One of the reasons parents and students seek charters is because, when they work, they offer options that are distinct from those found in most traditional school districts. The innovations that charters are best known for are extended school days and years and, in some places, one-to-one tutoring. But charters innovate in many other ways as well: from developing unique approaches to teacher training to pioneering tools for personalized learning, many innovations that are now accepted as common were born in the charter sector.
Charter schools are popular and innovative. They are also effective. But charter school success depends on the policy environments in which charter schools operate. Some state laws and regulations encourage diversity and innovation in the charter sector by providing multiple authorizers to support charter schools and allowing charters real operational autonomy. As Michael Q. McShane has pointed out, where diversity exists, charter schools have the opportunity to innovate.
Too many states, however, hamper charter schools with weak laws and needless regulations. These make it difficult to distinguish charters from their district counterparts.
Weak charter school laws have proven that when we apply the same old rules to district and charter schools, we get more of the same. Overregulation and underfunding force charters to behave as district schools by another name. Wouldn’t it make more sense to allow charters the room to innovate and succeed so that they could, in turn, help district schools subvert the status quo?
Since 1996 CER has researched, analyzed and ranked state charter school laws in an attempt to demonstrate how weak charter school laws create weak charter schools. These findings consider not only the content of each law, but also how the law impacts charter schools on the ground: How robust is the charter sector in each state? How diverse are the schools? To what extent do burdensome regulations prevent charters from doing anything meaningfully different?
Before you can have charter schools, you must have a state charter school law. Forty-six states and the District of Columbia have enacted charter school laws, with Montana being the latest in May 2023. The four states that do not have charter school laws are Nebraska, North Dakota, South Dakota and Vermont.
As is the case with most education laws, charter schools are born at the state level. Typically a group of concerned lawmakers drafts a bill that allows the creation of any number of charter schools throughout a state. The content of the charter law plays a large role in the relative success or failure of the charter schools that open within that state. CER has identified a number of factors that can work together to create an environment that promotes the growth and expansion of charter schools. Some of them are identified below.
Number of Schools & Applications: The best charter laws do not limit the number of charter schools that can operate throughout the state. They also do not limit the number of students that can attend charter schools. Poorly written laws set restrictions on the types of charter schools allowed to operate (new starts, conversions, online schools), hindering parents’ ability to choose among numerous public schools. Strong charter school law allows many different types of groups to apply to open and start charter schools.
Multiple Charter Authorizers: States that permit a number of entities to authorize charter schools, or provide applicants with a binding appeals process, encourage more activity than those that vest authorizing power in a single entity, particularly if that entity is the local school board.
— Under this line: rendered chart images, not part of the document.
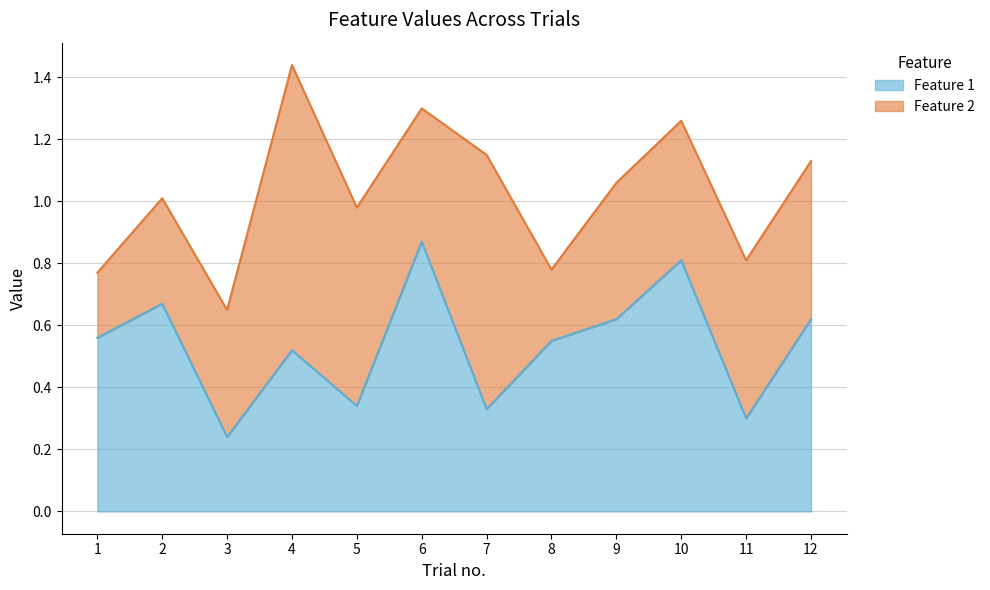

What is the greatest value displayed?

0.9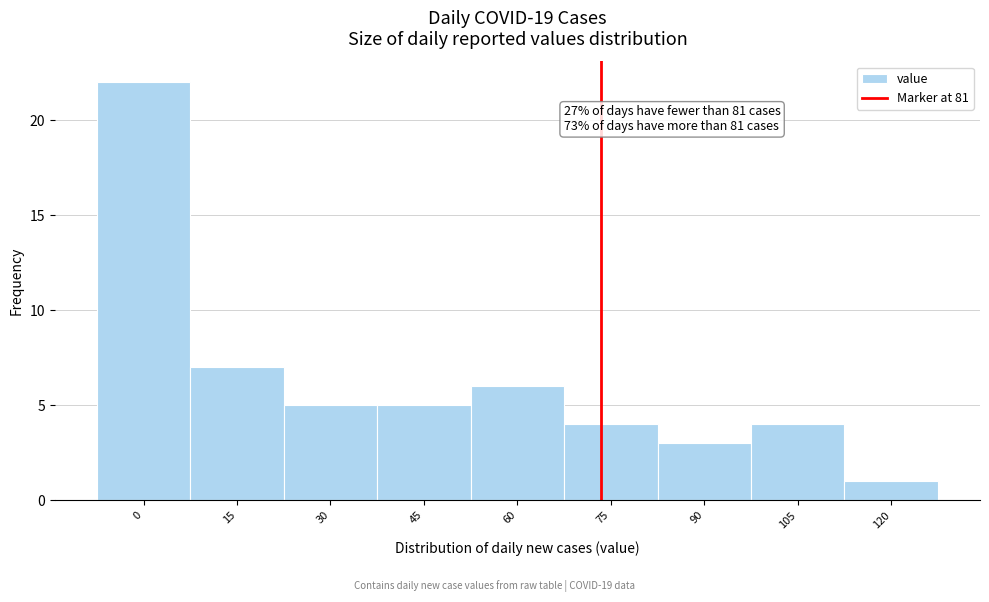

Reading left to right, what are all the values shown in this chart?

22	7	5	5	6	4	3	4	1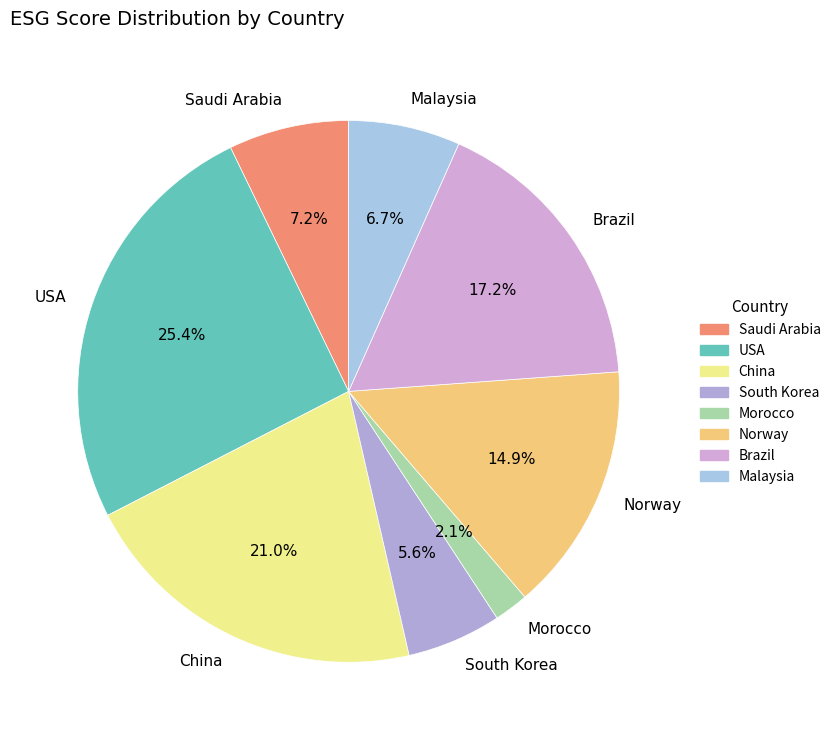

What is the smallest slice in the pie chart?

Morocco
The goal is to give parents the most options possible, and having multiple authorizers helps reach this goal. Additionally, it is important that the authorizing entities have independent power from one another to prevent creating multiple authorizers “in name only.” For more information on why multiple authorizers are important, please see our Multiple Authorizers Primer.
Waivers & Legal Autonomy: A good charter law is one that automatically exempts charter schools from most of the school district’s laws and regulations. Of course no charter school is exempt from the most fundamental laws concerning civil rights. These waivers allow charter schools to innovate in ways that traditional public schools cannot.
Full Funding & Fiscal Autonomy: A charter school needs to have control of its own finances to run efficiently. The charter school’s operators know the best way to spend funds, and charter law should reflect this need. Similarly, charter schools, as public schools, are entitled to receive the same amount of funds as all other conventional public schools. Many states and districts withhold money from individual charter schools due to fees and “administrative costs,” but the best laws provide full and equal funding for all public schools.